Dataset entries

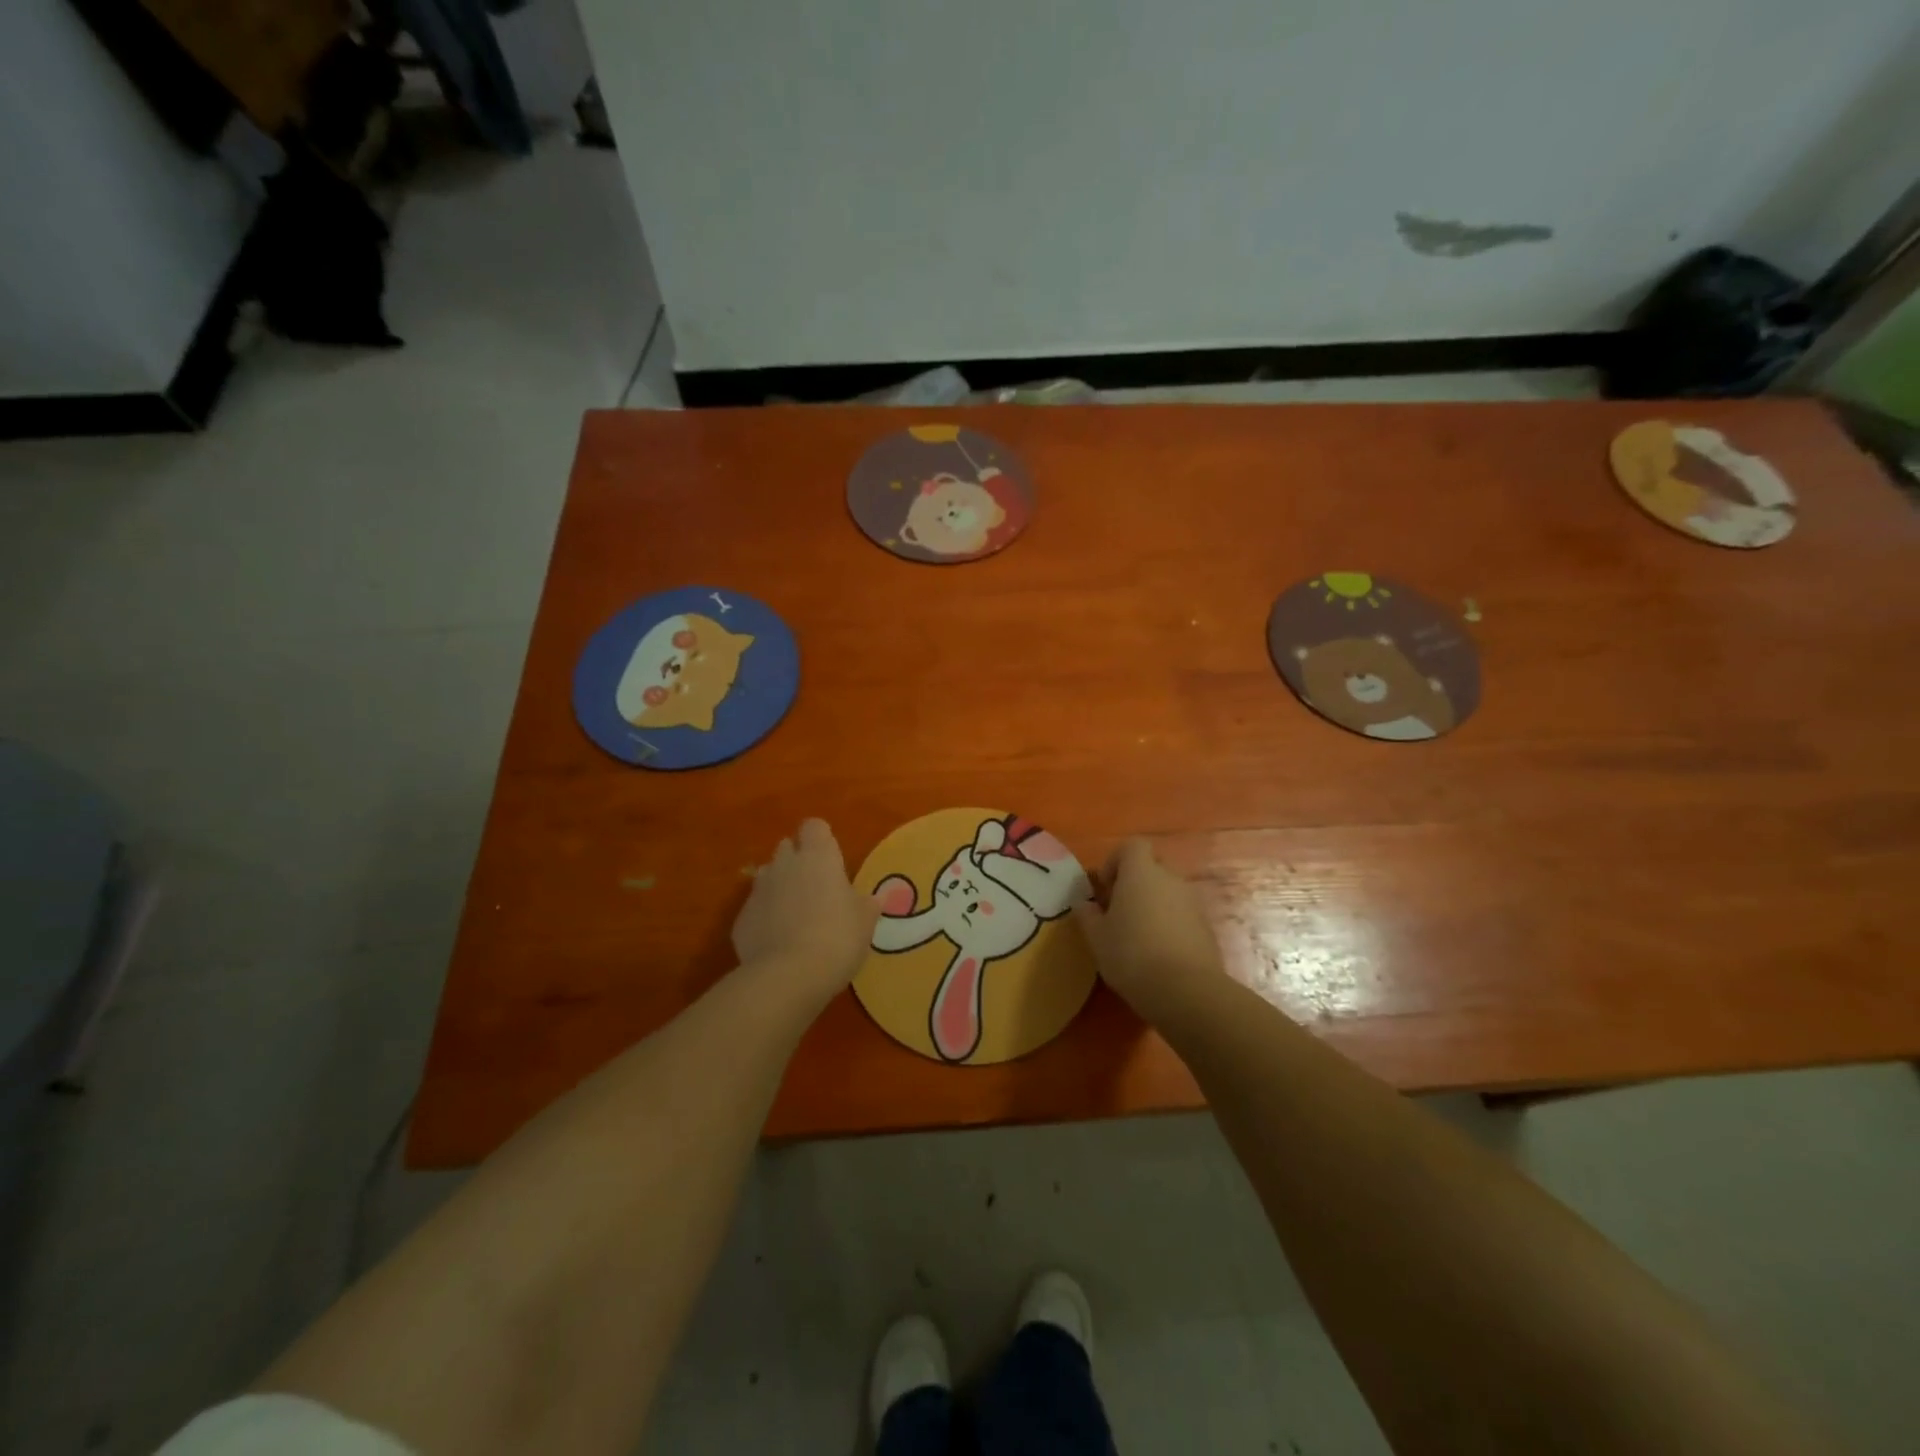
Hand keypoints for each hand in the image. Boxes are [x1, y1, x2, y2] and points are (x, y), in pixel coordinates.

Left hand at [732, 819, 878, 1004]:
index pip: (814, 826)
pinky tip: (779, 942)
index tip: (832, 859)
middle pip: (787, 847)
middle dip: (798, 861)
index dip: (822, 839)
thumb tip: (876, 898)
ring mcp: (758, 891)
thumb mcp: (865, 922)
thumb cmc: (837, 938)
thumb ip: (868, 904)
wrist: (787, 977)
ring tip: (797, 914)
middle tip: (817, 888)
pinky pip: (756, 908)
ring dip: (780, 887)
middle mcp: (784, 865)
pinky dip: (766, 918)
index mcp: (818, 857)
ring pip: (768, 876)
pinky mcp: (741, 919)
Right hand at [1072, 837, 1224, 1014]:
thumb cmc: (1131, 955)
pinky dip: (1169, 924)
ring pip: (1167, 892)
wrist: (1185, 991)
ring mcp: (1192, 903)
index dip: (1115, 861)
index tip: (1105, 889)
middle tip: (1118, 911)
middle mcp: (1170, 879)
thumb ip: (1088, 915)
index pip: (1132, 845)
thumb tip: (1084, 904)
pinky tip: (1157, 953)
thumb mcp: (1097, 937)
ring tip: (1137, 936)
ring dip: (1152, 905)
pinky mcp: (1206, 928)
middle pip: (1152, 866)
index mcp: (1141, 873)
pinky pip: (1182, 915)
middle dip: (1134, 883)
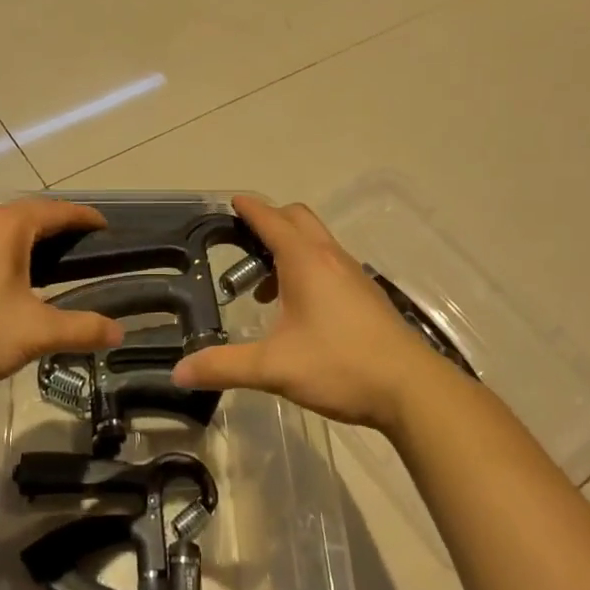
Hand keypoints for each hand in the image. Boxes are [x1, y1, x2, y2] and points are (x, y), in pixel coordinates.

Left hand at [0, 198, 124, 406]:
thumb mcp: (35, 333)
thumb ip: (82, 328)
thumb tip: (118, 332)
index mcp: (4, 227)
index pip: (55, 210)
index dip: (84, 217)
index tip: (106, 228)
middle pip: (27, 215)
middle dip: (57, 227)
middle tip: (84, 248)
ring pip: (0, 230)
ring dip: (28, 240)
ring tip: (51, 265)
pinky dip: (4, 253)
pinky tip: (7, 283)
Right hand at [172, 195, 457, 432]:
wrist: (410, 388)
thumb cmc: (340, 365)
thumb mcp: (274, 368)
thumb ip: (224, 366)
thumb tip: (179, 371)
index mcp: (306, 261)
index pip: (271, 219)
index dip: (249, 208)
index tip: (232, 201)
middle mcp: (331, 257)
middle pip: (298, 219)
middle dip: (270, 222)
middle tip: (244, 245)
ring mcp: (354, 275)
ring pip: (316, 242)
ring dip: (289, 250)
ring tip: (265, 290)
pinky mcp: (366, 295)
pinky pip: (330, 264)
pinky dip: (308, 269)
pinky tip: (300, 311)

## WORK TASK
Your answer should be one number, the count of lines in the entries holding the string "hand".

## TASK SOLUTION
6